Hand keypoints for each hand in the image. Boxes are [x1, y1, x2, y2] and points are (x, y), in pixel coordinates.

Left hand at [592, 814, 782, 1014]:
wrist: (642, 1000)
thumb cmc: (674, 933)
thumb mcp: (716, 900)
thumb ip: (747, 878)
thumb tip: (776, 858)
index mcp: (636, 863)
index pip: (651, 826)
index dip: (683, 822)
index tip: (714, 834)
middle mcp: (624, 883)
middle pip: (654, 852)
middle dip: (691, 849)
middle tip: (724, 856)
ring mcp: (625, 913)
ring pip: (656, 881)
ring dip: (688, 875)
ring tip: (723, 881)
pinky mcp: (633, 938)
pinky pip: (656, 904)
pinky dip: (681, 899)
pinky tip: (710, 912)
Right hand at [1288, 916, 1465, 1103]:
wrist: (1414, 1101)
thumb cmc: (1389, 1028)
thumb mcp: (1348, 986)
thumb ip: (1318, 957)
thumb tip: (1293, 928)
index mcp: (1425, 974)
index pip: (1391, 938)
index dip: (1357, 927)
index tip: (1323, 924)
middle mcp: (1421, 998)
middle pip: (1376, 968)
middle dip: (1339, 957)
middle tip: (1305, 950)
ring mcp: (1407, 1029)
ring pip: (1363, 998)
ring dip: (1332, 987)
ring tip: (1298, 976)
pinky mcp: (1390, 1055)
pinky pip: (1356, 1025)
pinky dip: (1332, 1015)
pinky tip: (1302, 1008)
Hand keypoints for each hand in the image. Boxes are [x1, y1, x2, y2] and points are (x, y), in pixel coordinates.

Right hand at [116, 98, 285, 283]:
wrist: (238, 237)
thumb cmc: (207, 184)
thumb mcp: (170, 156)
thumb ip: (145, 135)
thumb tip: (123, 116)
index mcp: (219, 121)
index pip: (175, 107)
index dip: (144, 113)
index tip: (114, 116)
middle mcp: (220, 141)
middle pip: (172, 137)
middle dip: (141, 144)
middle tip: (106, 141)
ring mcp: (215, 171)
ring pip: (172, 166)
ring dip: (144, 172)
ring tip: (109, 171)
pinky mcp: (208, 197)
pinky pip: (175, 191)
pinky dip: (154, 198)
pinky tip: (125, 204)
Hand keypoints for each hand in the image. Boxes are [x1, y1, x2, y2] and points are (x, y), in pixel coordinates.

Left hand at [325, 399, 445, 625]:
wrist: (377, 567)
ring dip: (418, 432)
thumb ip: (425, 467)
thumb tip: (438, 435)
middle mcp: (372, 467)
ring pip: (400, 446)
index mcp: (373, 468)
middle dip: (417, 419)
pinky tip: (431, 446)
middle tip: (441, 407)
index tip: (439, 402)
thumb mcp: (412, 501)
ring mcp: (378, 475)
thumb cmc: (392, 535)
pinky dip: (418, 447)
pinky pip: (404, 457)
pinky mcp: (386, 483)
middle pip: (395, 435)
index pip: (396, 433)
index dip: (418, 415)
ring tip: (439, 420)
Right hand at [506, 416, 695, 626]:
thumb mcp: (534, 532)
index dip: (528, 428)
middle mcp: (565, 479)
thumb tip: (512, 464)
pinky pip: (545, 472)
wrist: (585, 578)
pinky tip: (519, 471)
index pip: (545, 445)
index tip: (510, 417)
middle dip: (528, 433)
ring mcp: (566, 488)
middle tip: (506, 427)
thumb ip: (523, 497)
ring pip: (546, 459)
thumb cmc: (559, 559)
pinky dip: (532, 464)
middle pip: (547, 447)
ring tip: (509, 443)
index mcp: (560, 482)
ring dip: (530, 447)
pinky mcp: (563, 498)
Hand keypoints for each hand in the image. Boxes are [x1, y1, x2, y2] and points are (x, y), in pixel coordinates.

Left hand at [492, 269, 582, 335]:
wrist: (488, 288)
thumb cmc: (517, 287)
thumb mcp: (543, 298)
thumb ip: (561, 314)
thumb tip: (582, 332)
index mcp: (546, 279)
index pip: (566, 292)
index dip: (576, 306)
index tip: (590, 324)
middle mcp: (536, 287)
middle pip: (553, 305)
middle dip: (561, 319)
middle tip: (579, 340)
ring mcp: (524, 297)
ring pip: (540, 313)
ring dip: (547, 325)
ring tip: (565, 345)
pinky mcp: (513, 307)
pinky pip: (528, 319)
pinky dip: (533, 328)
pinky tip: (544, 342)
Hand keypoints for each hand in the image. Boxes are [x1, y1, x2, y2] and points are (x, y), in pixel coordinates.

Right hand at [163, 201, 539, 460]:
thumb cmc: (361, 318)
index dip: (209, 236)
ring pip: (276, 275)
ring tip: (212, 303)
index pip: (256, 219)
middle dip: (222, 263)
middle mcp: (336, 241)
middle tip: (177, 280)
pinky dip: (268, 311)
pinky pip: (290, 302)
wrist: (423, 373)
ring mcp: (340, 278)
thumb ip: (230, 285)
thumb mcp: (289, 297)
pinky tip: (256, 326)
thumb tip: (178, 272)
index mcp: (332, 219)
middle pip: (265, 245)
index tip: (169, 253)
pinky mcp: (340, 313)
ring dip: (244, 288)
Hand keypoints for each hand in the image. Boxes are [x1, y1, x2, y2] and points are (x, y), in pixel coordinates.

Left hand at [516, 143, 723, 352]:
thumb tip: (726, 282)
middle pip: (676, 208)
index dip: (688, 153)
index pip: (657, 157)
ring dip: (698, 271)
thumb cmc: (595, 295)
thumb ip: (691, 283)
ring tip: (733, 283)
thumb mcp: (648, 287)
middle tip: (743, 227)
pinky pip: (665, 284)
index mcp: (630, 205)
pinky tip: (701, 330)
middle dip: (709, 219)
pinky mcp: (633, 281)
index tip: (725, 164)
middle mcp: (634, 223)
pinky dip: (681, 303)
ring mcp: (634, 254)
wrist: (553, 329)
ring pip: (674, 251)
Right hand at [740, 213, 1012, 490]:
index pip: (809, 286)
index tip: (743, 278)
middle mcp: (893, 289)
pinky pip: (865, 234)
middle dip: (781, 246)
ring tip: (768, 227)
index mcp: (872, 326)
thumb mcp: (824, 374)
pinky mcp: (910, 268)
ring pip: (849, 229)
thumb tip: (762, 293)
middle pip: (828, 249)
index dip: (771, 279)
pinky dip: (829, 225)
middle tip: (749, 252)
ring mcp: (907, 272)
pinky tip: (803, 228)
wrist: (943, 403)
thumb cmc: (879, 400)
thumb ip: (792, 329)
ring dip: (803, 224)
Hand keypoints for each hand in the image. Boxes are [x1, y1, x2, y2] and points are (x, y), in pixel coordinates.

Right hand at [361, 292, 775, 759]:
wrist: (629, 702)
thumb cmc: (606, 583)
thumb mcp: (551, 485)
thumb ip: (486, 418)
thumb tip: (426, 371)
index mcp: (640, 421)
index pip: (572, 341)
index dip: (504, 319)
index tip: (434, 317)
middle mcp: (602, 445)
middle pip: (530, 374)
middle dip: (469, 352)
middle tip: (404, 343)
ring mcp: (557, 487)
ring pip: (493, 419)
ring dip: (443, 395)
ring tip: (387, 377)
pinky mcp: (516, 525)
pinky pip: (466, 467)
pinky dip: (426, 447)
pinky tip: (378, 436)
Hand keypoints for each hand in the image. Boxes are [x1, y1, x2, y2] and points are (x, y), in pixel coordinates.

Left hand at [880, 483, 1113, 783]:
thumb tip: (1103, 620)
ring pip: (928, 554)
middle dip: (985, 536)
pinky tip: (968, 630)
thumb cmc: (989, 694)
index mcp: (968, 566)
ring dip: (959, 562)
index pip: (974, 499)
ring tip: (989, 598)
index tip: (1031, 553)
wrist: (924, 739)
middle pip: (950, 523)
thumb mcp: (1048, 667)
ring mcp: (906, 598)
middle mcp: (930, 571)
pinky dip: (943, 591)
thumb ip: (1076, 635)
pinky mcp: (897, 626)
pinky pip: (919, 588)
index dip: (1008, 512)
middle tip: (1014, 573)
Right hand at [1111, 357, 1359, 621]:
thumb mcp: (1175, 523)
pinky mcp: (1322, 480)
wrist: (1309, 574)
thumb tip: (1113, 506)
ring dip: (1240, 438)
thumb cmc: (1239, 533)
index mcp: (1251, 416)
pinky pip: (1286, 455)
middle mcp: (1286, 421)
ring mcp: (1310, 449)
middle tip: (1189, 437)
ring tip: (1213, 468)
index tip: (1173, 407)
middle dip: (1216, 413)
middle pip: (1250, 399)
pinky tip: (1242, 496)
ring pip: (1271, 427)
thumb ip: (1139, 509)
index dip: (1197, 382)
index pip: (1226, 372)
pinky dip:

[PROBLEM TO WORK ON] Transcribe, exactly and without additions, the lines of the records above, beginning with the line that contains "thumb cmc: (1389, 1028)" and ending with the line that contains "thumb tip: (123, 116)", both included.

[YOUR SOLUTION]
thumb cmc: (1389, 1028)
thumb mcp: (1348, 986)
thumb ip: (1318, 957)
thumb tip: (1293, 928)
index mcp: (1425, 974)
index pip: (1391, 938)
index dip: (1357, 927)
index tip: (1323, 924)
middle mcp: (1421, 998)
middle pip: (1376, 968)
middle dip: (1339, 957)
middle tip: (1305, 950)
ring mcp: (1407, 1029)
ring pip: (1363, 998)
ring dip: (1332, 987)
ring tip: (1298, 976)
pinky mcp: (1390, 1055)
pinky pip: (1356, 1025)
pinky dip: (1332, 1015)
pinky tip: (1302, 1008)
Hand keypoints for each hand in the image. Boxes are [x1, y1, x2, y2] and points are (x, y), in pixel coordinates.

Right hand at [116, 98, 285, 283]:
wrist: (238, 237)
thumb cmc: (207, 184)
thumb mcp: (170, 156)
thumb ip: (145, 135)
thumb tip: (123, 116)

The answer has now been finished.